WHAT TO WORK ON | Set down, exactly as written, every line from the one containing "ring pip: (609, 356)" through the end of the listing.

ENTRIES SUPPLIED |

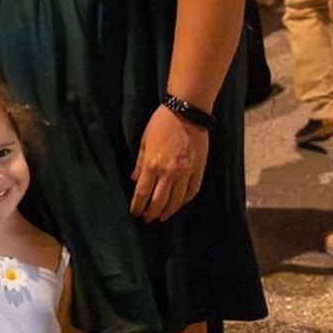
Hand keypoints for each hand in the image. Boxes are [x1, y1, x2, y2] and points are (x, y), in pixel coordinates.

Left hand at [129, 106, 207, 222]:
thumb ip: (140, 163)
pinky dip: (184, 201)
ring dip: (167, 211)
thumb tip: (134, 180)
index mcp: (153, 164)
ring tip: (161, 217)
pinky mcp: (198, 170)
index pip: (142, 192)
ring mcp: (186, 172)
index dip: (137, 205)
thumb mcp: (145, 141)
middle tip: (146, 219)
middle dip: (151, 213)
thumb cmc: (162, 124)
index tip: (135, 213)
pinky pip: (191, 192)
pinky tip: (178, 205)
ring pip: (176, 200)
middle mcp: (169, 172)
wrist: (187, 113)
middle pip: (159, 201)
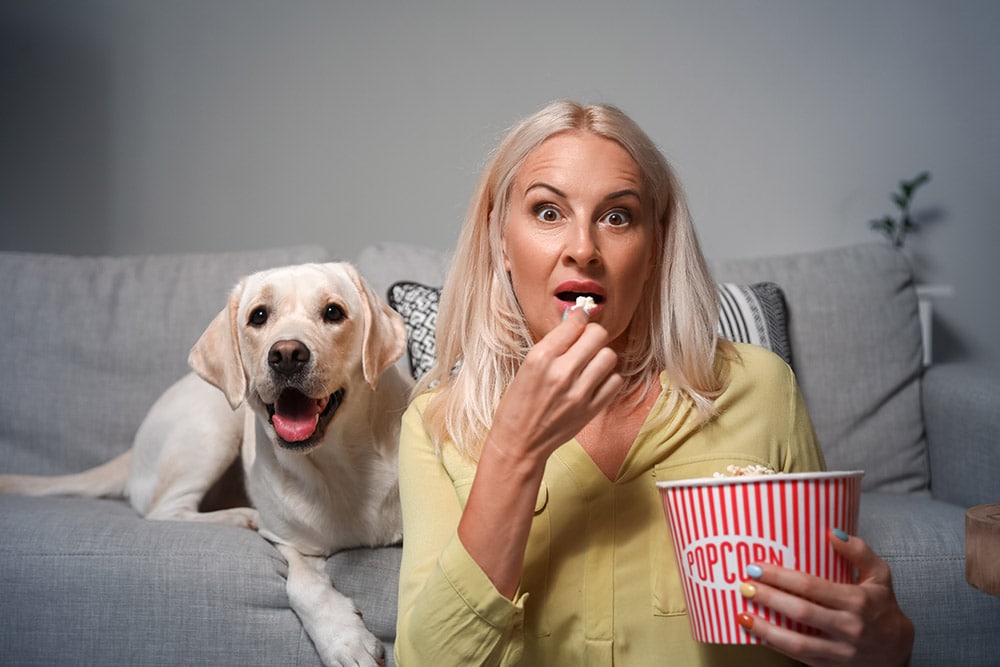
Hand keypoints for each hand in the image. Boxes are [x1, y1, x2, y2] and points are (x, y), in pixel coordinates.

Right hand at [488, 307, 621, 468]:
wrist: (519, 443)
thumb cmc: (518, 403)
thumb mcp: (527, 366)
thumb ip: (554, 345)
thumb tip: (577, 321)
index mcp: (540, 358)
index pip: (574, 323)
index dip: (579, 317)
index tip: (579, 319)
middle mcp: (562, 373)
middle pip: (598, 335)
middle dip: (592, 334)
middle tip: (585, 342)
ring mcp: (579, 393)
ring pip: (609, 356)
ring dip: (601, 356)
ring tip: (589, 364)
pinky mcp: (591, 409)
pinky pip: (615, 381)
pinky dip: (608, 378)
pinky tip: (594, 382)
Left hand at [736, 530, 913, 665]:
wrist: (897, 650)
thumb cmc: (882, 606)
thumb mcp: (880, 575)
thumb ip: (859, 552)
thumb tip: (832, 532)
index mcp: (857, 601)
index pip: (811, 587)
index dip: (781, 577)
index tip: (757, 567)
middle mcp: (849, 627)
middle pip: (800, 612)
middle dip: (768, 598)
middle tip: (745, 586)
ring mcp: (840, 651)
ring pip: (797, 642)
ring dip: (766, 628)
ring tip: (742, 614)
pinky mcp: (831, 666)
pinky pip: (799, 657)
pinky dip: (775, 645)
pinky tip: (757, 633)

RESULT |
ring pip: (609, 356)
ring dip: (601, 356)
ring tip: (589, 364)
pinky mcp: (591, 409)
pinky pip: (615, 381)
pinky dip: (608, 378)
pinky tip: (594, 382)
Left hand at [736, 530, 913, 665]:
wrist: (897, 650)
thumb cmc: (882, 606)
thumb mcp: (880, 575)
thumb ip: (859, 552)
thumb tip: (832, 532)
index mcp: (857, 601)
index pip: (811, 587)
index dip: (781, 577)
index tip: (757, 567)
middle mcp: (849, 627)
middle pip: (800, 612)
middle dip: (768, 598)
middle tip: (745, 586)
ring mcp: (840, 651)
ring pip: (797, 642)
ring dip: (766, 628)
ring tip: (742, 614)
pinky mcp: (831, 666)
pinky pip: (799, 657)
pinky dip: (775, 645)
pinky tip: (757, 633)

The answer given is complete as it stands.